Last March, the group unsuccessfully attempted to obtain “any and all City of Boston emails to, from, or cc’ing” advisory committee members for the year before Wu announced them, according to the lawsuit filed late last week. The administration, after prodding from the state, only returned a welcome email dated the day after Wu publicly announced advisory committee members and a response stating that invitations to the committee were given through phone calls.
“The implication that in the period March 2021 to March 2022 there were absolutely no email communications between any City department and any of the individuals who went on to become members of the Mayor’s Rent Stabilization Committee struck [MassLandlords] as not credible,” the lawsuit said.
The filing goes on to decry rent control as a policy that will cause “availability discrimination,” a phenomenon where landlords hold properties vacant in order to select tenants with good credit scores and high income.

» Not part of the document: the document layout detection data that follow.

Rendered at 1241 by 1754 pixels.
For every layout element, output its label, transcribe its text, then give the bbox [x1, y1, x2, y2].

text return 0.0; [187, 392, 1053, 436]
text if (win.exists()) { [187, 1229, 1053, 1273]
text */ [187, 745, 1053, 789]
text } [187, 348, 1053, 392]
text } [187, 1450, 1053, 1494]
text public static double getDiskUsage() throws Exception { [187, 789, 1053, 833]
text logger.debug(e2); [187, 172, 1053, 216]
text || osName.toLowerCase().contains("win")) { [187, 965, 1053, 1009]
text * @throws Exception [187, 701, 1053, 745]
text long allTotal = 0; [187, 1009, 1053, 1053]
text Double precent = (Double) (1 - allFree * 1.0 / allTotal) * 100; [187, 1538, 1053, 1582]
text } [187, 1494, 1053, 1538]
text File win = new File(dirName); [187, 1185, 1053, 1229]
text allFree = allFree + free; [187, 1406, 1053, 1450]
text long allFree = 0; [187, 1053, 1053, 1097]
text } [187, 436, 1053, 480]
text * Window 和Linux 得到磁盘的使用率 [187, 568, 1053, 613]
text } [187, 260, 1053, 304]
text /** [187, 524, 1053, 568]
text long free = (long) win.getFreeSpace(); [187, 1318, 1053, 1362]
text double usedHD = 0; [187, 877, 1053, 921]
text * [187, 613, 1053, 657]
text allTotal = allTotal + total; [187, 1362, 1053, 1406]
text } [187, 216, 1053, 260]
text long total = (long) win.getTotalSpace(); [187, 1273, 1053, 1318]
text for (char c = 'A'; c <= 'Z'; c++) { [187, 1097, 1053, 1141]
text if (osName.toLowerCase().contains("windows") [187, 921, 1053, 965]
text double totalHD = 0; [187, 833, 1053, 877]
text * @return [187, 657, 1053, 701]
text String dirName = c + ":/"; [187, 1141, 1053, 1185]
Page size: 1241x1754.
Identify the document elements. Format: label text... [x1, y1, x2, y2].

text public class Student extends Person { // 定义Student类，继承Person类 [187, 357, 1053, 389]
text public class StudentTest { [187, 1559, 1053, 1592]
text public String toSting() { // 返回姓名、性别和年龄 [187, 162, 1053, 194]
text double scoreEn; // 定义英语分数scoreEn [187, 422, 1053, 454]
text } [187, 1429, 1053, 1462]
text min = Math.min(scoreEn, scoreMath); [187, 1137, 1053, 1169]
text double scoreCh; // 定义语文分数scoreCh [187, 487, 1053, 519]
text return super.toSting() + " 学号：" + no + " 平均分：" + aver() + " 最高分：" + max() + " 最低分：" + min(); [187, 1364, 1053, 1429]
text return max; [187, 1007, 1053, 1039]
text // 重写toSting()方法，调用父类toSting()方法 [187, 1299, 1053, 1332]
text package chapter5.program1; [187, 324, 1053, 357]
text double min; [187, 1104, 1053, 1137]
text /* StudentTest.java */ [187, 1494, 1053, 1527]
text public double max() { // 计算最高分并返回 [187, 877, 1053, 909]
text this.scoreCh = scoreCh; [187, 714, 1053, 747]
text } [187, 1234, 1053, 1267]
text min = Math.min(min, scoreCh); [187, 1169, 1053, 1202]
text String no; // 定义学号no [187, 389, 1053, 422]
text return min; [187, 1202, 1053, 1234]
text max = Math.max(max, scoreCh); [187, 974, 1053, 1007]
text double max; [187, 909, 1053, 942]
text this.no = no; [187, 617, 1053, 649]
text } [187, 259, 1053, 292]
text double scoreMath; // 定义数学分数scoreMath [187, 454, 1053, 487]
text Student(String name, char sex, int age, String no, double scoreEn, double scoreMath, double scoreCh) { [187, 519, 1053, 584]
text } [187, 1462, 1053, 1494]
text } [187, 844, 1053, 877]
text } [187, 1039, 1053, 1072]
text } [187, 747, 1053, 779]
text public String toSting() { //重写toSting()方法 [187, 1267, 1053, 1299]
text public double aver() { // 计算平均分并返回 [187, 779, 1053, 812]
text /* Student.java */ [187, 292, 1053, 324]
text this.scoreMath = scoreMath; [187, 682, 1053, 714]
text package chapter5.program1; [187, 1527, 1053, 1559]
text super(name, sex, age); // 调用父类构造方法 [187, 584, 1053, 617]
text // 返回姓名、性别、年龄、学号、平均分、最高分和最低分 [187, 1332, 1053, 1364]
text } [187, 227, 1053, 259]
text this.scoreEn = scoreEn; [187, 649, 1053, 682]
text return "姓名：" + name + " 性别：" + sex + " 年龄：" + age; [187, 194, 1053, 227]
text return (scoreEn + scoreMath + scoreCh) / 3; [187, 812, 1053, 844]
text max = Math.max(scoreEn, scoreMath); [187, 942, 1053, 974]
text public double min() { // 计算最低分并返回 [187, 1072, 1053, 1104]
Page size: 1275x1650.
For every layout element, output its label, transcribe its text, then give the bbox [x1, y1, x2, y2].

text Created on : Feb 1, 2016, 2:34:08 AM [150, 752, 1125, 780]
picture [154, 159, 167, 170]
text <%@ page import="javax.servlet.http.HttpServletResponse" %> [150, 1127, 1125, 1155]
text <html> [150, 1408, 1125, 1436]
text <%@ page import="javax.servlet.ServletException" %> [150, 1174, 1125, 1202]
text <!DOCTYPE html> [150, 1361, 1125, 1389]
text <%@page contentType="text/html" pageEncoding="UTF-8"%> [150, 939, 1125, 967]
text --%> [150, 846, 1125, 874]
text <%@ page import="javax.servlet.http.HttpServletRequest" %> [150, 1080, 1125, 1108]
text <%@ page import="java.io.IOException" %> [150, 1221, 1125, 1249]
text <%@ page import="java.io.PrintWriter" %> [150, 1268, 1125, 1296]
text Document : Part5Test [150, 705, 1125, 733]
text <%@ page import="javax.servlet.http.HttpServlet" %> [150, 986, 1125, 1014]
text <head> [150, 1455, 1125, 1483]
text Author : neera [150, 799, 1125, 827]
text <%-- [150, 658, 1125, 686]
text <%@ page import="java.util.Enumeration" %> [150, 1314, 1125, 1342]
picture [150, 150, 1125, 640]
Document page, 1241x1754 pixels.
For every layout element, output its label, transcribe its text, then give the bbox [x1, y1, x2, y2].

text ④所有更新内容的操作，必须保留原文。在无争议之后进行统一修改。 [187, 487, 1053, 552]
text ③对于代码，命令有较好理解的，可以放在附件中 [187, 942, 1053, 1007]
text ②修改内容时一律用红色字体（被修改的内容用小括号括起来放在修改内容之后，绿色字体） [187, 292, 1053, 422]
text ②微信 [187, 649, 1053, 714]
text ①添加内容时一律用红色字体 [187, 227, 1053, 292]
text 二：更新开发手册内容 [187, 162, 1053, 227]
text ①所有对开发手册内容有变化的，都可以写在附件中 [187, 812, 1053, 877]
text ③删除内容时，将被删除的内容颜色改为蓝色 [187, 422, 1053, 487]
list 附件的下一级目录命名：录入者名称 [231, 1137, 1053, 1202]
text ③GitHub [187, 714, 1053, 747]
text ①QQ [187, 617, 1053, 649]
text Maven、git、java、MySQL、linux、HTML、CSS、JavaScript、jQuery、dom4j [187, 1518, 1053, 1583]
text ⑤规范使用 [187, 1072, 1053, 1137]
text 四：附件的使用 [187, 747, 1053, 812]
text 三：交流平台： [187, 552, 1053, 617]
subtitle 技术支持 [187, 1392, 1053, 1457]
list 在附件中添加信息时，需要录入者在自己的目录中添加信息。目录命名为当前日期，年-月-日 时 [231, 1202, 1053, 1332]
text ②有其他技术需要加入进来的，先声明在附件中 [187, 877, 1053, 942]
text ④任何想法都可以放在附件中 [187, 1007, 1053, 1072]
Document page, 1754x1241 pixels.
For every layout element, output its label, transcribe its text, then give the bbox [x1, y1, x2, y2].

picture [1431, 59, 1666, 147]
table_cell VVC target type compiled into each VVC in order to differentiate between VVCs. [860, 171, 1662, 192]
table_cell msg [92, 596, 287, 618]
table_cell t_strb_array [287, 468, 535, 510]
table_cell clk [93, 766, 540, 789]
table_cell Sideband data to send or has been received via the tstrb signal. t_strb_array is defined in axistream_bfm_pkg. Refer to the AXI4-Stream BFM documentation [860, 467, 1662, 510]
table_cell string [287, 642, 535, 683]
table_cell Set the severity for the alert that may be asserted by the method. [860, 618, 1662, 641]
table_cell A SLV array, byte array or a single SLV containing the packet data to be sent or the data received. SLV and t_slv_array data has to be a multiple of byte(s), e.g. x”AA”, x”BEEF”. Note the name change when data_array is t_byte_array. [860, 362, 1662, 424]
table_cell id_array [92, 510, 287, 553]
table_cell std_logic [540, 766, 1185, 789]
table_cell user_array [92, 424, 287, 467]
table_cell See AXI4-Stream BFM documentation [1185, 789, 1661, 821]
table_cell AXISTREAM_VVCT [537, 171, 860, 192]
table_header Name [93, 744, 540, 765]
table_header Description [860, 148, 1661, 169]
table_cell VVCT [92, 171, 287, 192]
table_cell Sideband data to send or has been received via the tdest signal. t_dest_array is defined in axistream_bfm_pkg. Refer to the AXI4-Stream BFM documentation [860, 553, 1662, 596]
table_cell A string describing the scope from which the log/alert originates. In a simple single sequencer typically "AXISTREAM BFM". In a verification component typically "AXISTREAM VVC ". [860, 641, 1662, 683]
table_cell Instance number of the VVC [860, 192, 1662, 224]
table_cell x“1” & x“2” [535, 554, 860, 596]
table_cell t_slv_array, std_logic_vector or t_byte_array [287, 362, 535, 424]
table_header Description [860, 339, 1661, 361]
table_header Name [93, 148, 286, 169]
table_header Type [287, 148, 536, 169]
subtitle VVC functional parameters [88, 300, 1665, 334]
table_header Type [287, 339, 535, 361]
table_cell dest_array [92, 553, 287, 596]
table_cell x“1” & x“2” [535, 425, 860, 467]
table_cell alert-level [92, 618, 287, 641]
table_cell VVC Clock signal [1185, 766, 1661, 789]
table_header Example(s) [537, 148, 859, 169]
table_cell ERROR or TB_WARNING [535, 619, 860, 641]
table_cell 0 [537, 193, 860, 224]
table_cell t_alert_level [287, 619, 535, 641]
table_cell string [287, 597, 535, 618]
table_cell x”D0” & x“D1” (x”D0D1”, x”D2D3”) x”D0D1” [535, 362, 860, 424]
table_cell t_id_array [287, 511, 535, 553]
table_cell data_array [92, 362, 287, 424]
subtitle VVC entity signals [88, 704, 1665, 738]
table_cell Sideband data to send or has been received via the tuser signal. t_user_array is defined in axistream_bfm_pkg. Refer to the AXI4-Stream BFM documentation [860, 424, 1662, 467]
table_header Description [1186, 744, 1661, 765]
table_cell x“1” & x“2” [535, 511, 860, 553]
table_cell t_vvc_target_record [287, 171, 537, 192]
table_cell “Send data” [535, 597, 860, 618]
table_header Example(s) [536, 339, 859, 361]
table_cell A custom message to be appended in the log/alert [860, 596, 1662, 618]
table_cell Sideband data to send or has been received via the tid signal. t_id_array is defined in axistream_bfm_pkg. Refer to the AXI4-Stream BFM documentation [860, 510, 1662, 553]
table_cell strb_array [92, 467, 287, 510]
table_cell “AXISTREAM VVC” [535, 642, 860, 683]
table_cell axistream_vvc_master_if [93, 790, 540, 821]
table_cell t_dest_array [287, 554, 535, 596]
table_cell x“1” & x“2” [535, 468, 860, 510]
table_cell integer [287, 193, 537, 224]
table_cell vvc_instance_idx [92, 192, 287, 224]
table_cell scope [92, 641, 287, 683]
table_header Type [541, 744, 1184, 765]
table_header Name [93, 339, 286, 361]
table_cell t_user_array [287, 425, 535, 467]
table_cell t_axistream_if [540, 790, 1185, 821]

MassLandlords’ legal complaint also implied a connection between the advisory committee members and contributions to various campaigns for public office. Seventeen of the 25 members put money toward “Massachusetts political races,” the lawsuit alleges.
The group, Quattrochi said, is opposed to rent control in all forms, but would support a “Chapter 40P” program — named for the state law rent control carveout that allows cities and towns to enact rent control and pay landlords the difference between market rent rates and controlled rents.